Hello,
We're a digital archive that stores digital images of old records and
books. We're about to evaluate glusterfs as a solution to our main
storage needs. I'm soliciting advice from both glusterfs crew but also
other users with similar needs.
Today we've got about 30 million original images, there is the high
quality originals and batch processed highly compressed copy that's used
by our customers.
So this gives 30 million large files (3-12MB) plus 30 million converted
copies that lands in about 500KB per image.
The use-cases are a bit different: the big images will written once and
batched read-only once or twice a year.
The small images will be written once or twice a year, but read-accessed
24/7, and is more latency sensitive.
We want the data replicated at least 3 times physically (box-wise), so
we've ordered 3 test servers with 24x3TB "enterprise" SATA disks each
with an areca card + bbu.
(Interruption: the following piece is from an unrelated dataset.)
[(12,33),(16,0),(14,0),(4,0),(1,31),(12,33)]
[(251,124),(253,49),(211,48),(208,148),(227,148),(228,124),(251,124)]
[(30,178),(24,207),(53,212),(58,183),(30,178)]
We'll probably be running the tests feeding
raid volumes to glusterfs, and from what I've seen this seems to be a
standard.
Possible future:
Since our storage system will be in it for a really long term, we're
looking at the total economics of the solution vs. the data safety concerns.
We've seen suggestions on letting glusterfs manage the disk directly.
The way I see it, this would give a win in that
1) We would be using all disks, no RAID/spare storage overhead
2) No RAID-rebuilds
3) ...
4) Profit
Also, we know that any long time system we build should be planned with
replacing disks continuously.
So in my mind we could buy quality boxes with 24-36 disks run by 3-4
SATA controller cards (Marvell?), using cheap and large desktop disks
(maybe not the "green" variety). We could have a reporting system on top
of glusterfs that reports defective disks that would be replaced as part
of our on-duty maintenance. Since the storage is replicated over 3+
boxes, the breakage of a single disk would not compromise the data
safety as long as the disks are replaced in timely manner.
I would be very interested to hear other peoples experience or ideas
about storing this kind of data, and particular on the pros/cons on the
pass-thru/direct disk model.
Any constructive input is welcome!
Regards,
Magnus Näslund